PROBLEM TO SOLVE: How many lines within the records include the word "如果使用ONTAP"? Only that number should be given.

(Stored data entries)
_____

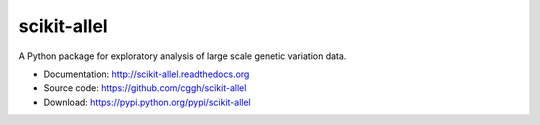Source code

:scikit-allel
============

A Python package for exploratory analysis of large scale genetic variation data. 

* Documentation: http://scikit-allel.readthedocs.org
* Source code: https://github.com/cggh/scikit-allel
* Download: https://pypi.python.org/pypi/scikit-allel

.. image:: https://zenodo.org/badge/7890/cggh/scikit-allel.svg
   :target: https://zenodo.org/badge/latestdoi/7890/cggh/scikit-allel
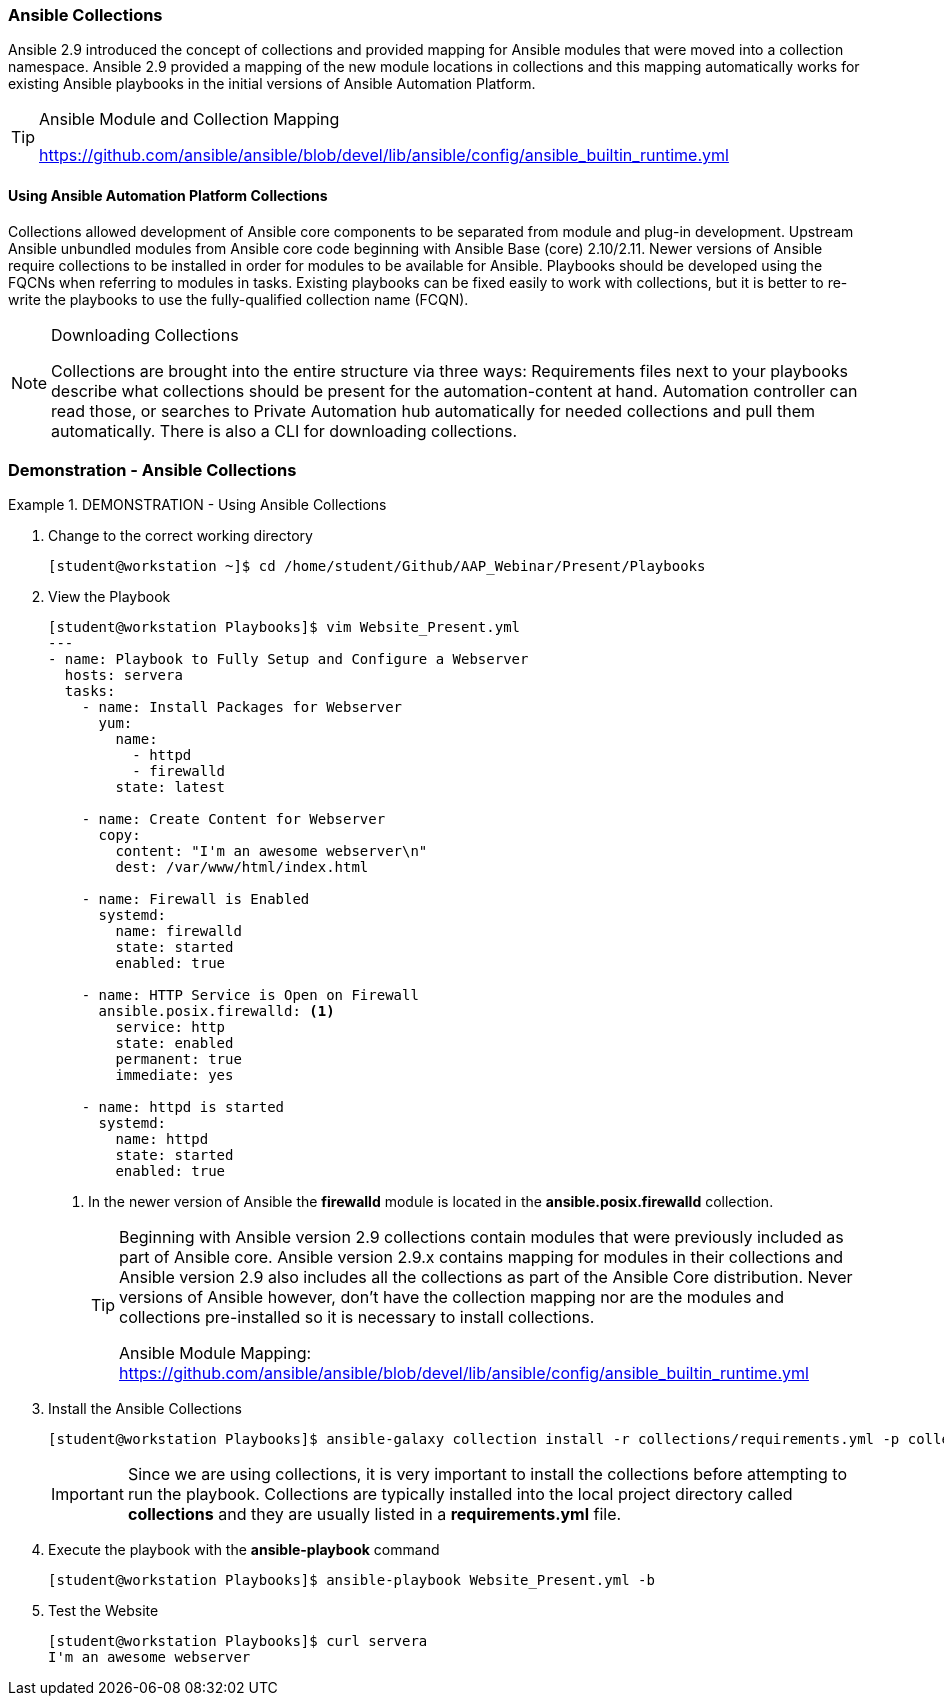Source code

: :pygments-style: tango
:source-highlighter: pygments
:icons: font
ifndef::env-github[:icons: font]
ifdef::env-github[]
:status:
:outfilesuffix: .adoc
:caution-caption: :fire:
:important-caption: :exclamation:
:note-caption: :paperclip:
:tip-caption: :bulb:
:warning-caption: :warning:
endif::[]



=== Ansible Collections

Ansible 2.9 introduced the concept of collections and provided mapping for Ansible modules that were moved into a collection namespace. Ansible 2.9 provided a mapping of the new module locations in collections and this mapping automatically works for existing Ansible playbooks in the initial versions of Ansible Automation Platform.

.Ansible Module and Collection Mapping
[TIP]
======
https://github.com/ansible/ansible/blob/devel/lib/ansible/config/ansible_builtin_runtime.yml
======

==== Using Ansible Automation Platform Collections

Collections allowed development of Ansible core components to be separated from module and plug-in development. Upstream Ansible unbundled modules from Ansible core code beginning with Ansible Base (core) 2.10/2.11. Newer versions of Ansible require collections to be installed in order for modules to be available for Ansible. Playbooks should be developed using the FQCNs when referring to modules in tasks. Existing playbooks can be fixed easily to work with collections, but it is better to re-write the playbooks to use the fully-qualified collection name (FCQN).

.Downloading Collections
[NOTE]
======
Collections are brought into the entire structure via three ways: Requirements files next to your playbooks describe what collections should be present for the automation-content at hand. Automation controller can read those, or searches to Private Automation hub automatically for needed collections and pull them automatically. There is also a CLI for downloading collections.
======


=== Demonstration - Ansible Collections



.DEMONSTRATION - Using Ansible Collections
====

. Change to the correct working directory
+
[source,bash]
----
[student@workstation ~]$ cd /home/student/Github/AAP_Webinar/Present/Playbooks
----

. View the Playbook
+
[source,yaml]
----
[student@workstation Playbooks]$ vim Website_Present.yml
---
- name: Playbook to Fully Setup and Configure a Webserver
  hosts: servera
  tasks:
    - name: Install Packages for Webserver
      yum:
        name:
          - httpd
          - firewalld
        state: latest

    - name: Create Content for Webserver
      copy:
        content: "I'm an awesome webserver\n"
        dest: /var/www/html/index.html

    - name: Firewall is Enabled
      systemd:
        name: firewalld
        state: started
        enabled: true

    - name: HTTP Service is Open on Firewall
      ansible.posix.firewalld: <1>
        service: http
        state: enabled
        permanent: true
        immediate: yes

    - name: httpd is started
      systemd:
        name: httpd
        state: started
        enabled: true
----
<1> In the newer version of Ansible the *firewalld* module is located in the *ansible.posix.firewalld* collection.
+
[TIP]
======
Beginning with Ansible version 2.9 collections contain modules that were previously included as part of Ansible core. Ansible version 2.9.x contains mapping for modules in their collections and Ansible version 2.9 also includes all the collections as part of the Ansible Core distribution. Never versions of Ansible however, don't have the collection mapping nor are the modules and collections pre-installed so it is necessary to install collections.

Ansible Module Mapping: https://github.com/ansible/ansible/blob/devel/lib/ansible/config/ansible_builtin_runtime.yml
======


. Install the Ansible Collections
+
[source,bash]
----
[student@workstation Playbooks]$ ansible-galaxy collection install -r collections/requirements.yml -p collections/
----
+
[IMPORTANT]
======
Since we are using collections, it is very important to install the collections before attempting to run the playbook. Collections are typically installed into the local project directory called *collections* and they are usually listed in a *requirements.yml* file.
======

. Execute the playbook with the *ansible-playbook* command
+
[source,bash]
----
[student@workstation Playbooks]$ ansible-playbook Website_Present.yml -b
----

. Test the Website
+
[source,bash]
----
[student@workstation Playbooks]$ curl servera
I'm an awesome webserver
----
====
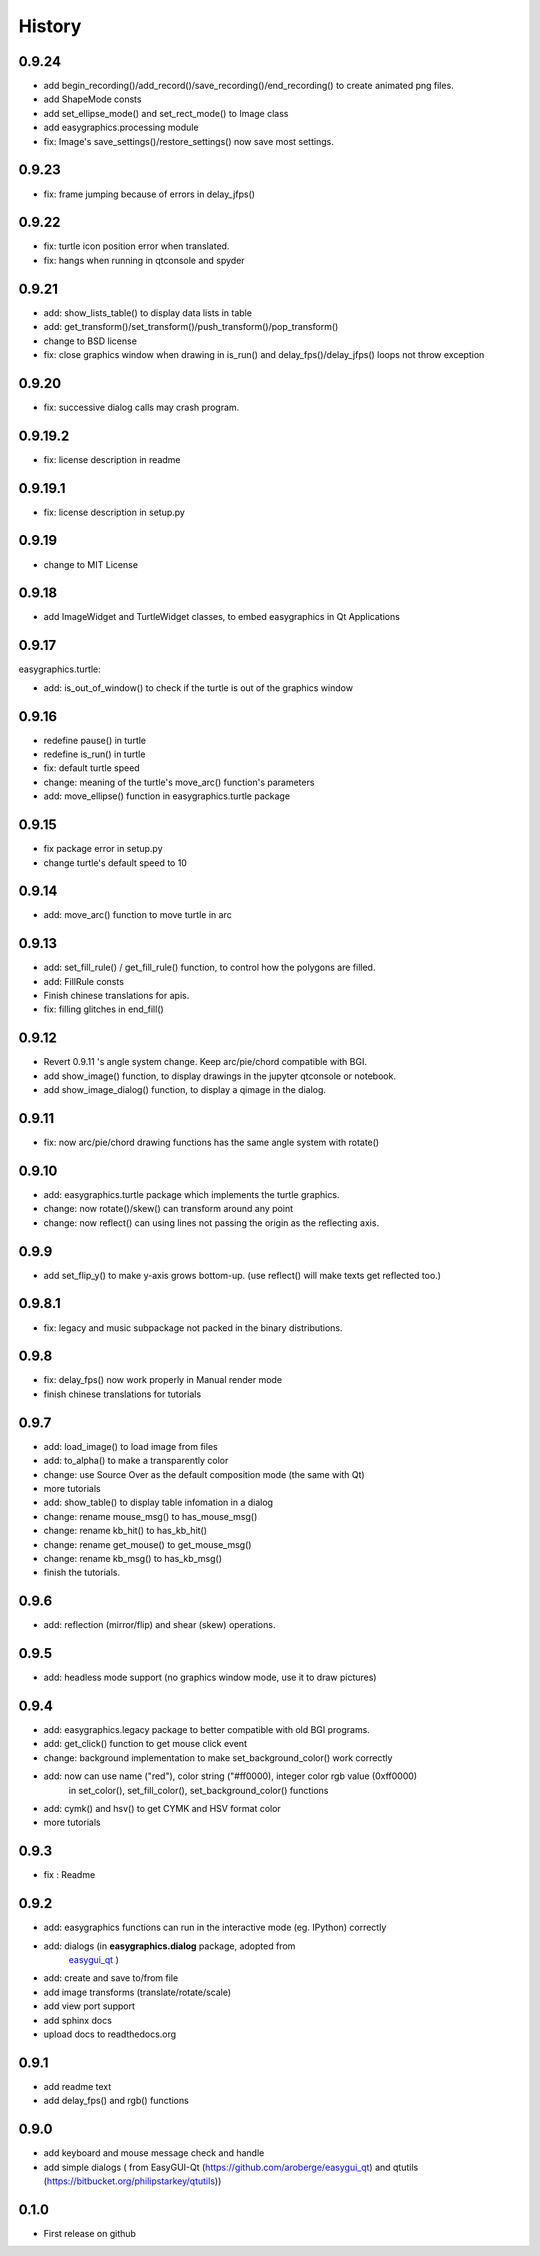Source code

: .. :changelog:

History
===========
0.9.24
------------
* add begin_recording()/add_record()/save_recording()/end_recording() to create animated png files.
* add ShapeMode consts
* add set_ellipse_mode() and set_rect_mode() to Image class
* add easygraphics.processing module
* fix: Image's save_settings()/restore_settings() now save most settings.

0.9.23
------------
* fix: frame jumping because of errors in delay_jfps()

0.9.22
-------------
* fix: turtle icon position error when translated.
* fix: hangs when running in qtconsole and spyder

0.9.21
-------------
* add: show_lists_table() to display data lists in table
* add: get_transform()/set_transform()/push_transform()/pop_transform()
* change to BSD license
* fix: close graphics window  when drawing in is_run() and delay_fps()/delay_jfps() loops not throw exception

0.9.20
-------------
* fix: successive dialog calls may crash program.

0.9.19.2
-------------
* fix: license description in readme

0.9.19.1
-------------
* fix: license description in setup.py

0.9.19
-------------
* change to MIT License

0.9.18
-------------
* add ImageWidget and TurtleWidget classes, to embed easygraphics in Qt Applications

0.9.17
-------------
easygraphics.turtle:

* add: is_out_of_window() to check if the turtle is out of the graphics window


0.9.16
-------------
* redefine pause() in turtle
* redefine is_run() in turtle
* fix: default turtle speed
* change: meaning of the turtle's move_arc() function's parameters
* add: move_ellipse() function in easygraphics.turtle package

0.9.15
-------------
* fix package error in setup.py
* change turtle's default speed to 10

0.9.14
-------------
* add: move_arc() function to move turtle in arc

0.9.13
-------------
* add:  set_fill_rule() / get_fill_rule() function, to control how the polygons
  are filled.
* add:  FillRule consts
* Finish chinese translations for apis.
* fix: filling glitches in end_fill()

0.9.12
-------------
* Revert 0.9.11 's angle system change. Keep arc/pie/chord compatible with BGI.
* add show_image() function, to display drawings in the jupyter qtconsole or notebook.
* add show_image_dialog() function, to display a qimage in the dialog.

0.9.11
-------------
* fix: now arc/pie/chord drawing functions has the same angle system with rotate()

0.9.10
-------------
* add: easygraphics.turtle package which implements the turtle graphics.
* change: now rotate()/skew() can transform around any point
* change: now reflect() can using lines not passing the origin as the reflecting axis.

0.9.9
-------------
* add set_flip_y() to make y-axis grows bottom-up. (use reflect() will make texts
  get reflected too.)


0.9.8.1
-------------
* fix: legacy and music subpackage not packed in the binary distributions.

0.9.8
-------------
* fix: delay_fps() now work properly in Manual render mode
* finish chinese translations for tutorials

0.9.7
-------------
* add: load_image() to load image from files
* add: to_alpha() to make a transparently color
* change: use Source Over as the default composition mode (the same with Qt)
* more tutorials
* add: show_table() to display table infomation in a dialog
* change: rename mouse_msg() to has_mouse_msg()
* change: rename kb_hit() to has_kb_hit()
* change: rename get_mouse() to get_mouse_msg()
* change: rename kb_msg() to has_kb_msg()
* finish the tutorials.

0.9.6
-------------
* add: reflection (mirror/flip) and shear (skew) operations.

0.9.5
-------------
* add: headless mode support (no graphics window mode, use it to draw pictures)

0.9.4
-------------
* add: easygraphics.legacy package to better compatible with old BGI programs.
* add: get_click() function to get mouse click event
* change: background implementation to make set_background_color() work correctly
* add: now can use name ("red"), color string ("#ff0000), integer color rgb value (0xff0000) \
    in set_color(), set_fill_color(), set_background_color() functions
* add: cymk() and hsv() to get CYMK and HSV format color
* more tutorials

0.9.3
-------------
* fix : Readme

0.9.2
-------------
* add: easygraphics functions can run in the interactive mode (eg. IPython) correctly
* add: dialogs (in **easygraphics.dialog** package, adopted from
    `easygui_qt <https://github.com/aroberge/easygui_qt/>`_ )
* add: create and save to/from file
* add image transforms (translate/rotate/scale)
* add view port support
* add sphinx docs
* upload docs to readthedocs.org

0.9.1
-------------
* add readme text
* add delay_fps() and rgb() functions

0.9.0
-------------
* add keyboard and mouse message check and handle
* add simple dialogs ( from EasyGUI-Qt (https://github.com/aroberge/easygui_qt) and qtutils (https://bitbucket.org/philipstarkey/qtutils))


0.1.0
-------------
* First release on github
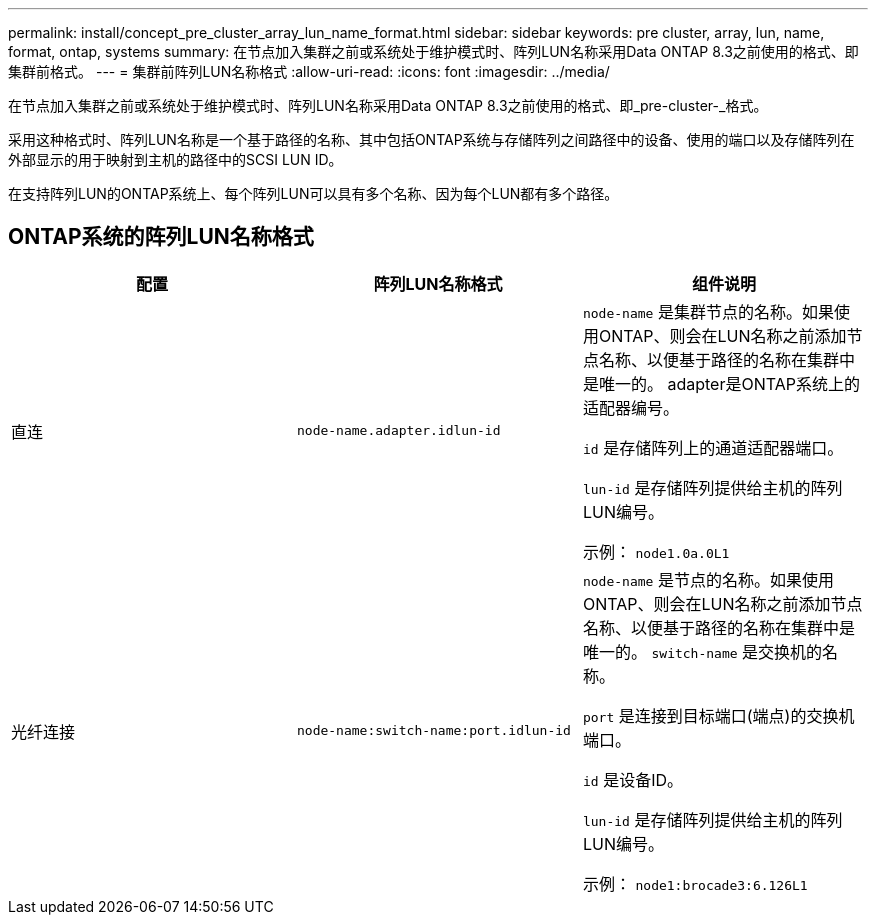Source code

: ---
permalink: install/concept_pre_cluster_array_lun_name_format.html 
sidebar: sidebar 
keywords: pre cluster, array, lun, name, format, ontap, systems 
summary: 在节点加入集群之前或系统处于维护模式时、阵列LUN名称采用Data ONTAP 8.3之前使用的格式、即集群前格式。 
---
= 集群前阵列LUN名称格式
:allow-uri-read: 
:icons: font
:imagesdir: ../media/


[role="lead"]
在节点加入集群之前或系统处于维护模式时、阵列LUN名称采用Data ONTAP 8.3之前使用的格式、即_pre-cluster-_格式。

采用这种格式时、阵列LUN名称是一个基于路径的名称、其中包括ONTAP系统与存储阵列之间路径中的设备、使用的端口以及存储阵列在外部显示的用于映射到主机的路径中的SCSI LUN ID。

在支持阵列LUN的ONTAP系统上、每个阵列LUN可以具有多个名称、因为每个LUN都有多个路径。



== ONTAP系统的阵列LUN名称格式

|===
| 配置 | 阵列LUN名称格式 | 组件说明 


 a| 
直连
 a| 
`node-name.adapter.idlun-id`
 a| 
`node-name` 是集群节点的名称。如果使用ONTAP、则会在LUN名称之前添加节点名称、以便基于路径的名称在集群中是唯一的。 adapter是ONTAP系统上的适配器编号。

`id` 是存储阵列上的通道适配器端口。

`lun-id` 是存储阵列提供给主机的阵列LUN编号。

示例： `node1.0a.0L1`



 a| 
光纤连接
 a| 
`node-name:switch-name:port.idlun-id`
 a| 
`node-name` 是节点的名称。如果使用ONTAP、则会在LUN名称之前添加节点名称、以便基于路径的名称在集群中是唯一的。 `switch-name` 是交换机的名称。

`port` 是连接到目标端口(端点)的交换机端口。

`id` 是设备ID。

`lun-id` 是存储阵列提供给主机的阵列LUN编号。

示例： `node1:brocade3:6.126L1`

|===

_____

SOLUTION TO THIS EXERCISE: 2